SOURCE DATA
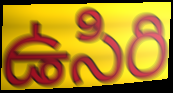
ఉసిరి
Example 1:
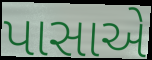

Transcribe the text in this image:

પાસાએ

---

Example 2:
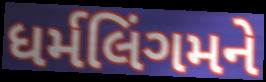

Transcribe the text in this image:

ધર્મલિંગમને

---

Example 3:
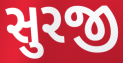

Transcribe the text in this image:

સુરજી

...

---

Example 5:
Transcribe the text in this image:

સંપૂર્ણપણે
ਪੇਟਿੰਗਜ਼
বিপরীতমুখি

WORK TO COMPLETE
Give only a number: how many lines of the data hold the string "Example"?

SOLVED EXERCISE
4